Muito a fazer
PUBLICAÇÃO
quarta-feira, 20 de novembro de 1996
Lillian Witte Fibe 
Neste fim de ano, o governo de Fernando Henrique Cardoso começa a ser assediado pelas coisas que deixou de fazer, tanto na área econômica, quanto na política. O malogro principal do governo este ano foi não cortar suficientemente a despesa pública. E o déficit público, ainda em expansão, funciona agora como uma espécie de fantasma permanente, assustando a todos e dificultando todas as ações do governo.
Por exemplo, não seria tão grave o inesperado déficit da balança comercial, acumulado até outubro em torno dos US$ 3 bilhões, se as contas públicas estivessem equilibradas. Não seria impossível fazer uma desvalorização mais forte do real, se - novamente - as contas públicas estivessem em ordem. Também seria bastante normal o Banco Central reduzir as altíssimas taxas de juros, se - de novo - não houvesse déficit no orçamento público.
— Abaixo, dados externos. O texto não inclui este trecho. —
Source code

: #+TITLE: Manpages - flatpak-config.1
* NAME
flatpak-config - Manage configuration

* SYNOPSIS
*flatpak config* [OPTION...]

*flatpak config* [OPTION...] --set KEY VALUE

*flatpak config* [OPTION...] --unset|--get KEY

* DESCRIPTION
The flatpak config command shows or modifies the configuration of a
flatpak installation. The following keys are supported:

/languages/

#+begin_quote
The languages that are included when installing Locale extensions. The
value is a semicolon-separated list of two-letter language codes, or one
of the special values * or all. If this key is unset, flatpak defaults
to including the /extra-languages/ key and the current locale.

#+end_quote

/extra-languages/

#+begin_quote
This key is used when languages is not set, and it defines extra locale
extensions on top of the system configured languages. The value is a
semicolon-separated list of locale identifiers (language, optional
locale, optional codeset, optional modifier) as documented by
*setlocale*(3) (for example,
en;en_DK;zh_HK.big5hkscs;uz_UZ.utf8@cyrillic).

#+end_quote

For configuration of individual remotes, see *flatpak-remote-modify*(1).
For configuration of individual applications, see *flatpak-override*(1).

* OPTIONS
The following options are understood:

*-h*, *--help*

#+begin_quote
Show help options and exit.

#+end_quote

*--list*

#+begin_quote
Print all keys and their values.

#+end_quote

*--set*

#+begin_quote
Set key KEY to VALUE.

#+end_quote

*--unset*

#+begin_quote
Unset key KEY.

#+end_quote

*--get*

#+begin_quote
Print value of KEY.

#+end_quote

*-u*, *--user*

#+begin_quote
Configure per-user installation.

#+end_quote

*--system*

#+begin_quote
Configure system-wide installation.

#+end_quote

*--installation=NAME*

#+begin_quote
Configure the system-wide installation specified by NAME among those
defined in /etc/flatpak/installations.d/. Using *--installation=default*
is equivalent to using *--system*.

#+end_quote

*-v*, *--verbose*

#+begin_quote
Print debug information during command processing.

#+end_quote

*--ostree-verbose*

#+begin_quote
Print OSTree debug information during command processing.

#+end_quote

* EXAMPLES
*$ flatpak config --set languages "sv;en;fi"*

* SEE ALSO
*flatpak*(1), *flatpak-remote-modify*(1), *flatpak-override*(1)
O governo Fernando Henrique, daqui a pouco entrando em seu terceiro ano, está arriscando a ficar prisioneiro das coisas que não fez. Em outro exemplo, ainda na área econômica, ele poderia estar em posição mais confortável do ponto de vista do déficit público se tivesse cumprido sua promessa de tocar com vigor o programa de privatização. Mas pouco fez em matéria de privatização.
Se o governo de Fernando Henrique tivesse, conforme prometeu muitas vezes, desonerado rapidamente as exportações, não estaria hoje batalhando contra um preocupante déficit da balança comercial. Se tivesse obtido sucesso na desoneração das folhas de salários, não teria que enfrentar um índice tão alto de desemprego.
Na área política, o governo compartilha com o Congreso a responsabilidade pela omissão mais grave deste ano: o não andamento das reformas constitucionais. Aqui também havia uma expectativa otimista da opinião pública, depois da boa arrancada que o Legislativo deu no primeiro semestre do ano passado. Mas, desde então, as reformas estruturais se perderam nas comissões técnicas e por lá ficaram. Com grave prejuízo para a imagem do Congresso.
Para o governo de Fernando Henrique, o adiamento das reformas políticas singnifica que o País não ficará tão cedo em condições de produzir o forte crescimento econômico que o deveria levar para o Primeiro Mundo.
Por causa da emenda que vai permitir a reeleição do presidente da República, o País ingressa agora em outra fase de adiamentos e protelações, da qual talvez só saia depois do Carvanaval de 1997. Ou no segundo semestre. A lista das coisas não feitas pelo governo continuará crescendo. Mas um dia será preciso enfrentar a realidade.
- LILLIAN WITTE FIBE é jornalista em São Paulo.